The latest group to emerge frustrated from its investigative efforts is the Parliamentary joint committee on human rights. In a report out this week – with MPs well into their long recess – the committee accuses ministers of "hiding behind a wall of secrecy". It describes government accountability for the activities of the security services, MI5 and MI6, as "woefully deficient", and decries the failure of the foreign secretary, David Miliband, and the then home secretary, Jacqui Smith, to appear before it.

An official justification, offered by the Foreign Office minister, Ivan Lewis, on the BBC yesterday, is that the two ministers had already testified before other committees and had no obligation to appear anywhere else. If true, this suggests that it is not just government accountability that is "woefully deficient", but its attitude to human rights, too. It positively invites the question: what might they have been afraid of?
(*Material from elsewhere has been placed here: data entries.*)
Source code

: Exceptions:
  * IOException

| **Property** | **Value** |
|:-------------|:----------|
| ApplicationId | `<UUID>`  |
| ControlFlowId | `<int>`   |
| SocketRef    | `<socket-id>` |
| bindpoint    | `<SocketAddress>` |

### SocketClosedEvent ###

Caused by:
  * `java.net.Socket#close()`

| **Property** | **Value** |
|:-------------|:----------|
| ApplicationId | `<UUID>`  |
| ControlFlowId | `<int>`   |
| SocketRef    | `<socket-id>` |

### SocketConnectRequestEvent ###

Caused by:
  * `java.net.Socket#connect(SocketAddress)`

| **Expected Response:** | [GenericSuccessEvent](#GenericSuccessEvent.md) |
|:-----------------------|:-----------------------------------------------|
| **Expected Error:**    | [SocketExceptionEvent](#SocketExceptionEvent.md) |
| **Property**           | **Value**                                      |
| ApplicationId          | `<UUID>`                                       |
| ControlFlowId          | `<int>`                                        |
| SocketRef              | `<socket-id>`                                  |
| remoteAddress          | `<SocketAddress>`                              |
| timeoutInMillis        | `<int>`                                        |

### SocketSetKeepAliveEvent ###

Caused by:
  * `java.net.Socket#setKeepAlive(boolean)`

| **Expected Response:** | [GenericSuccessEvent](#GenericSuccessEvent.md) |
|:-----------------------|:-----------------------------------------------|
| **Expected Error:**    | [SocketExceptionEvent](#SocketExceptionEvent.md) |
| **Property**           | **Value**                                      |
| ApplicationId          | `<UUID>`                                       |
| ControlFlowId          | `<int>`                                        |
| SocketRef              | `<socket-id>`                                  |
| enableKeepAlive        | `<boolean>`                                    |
Unintentionally, perhaps, Mr Lewis's responses elsewhere in the interview offered more than a hint of an answer. Asked about claims of British "complicity", he said this: "We neither engage in, collude with, or condone torture." So that was not quite a denial. Was it coincidence that, in the parliamentary committee's view, "complicity" crosses the line into illegality?

The committee's report goes to some lengths to define complicity as having "an arrangement with a country that was known to torture in a widespread way... systematically receiving and/or relying on the information, but not physically participating in the torture". It also outlines the circumstances in which that definition might apply. These include "the presence of intelligence personnel at an interview with a detainee being held in a place where he is, or might be, tortured" and "the systematic receipt of information known or thought likely to have been obtained from detainees subjected to torture". Both are alleged by Mr Mohamed.

The report must also be seen in the context of recent confirmation that a particular MI5 agent travelled to Morocco when Mr Mohamed says he was in prison there. This very exact information suggests a source inside the security services and perhaps misgivings in the agencies about what was going on. Such precision, though, only underlines the combination of haziness and hair-splitting that has characterised every ministerial statement on torture to date.

If the Government was complicit in torture, then it has a duty to come clean and say how and why. There are those who argue that there are times when some form of torture is justified as a means of preventing a greater evil. If this was a consideration, ministers should say so. If elements of the security services had, perhaps, escaped ministerial control, ministers should admit this, too. In any event, the committee's call for an inquiry is unimpeachable. The continuing murkiness discredits not only this government, but this country.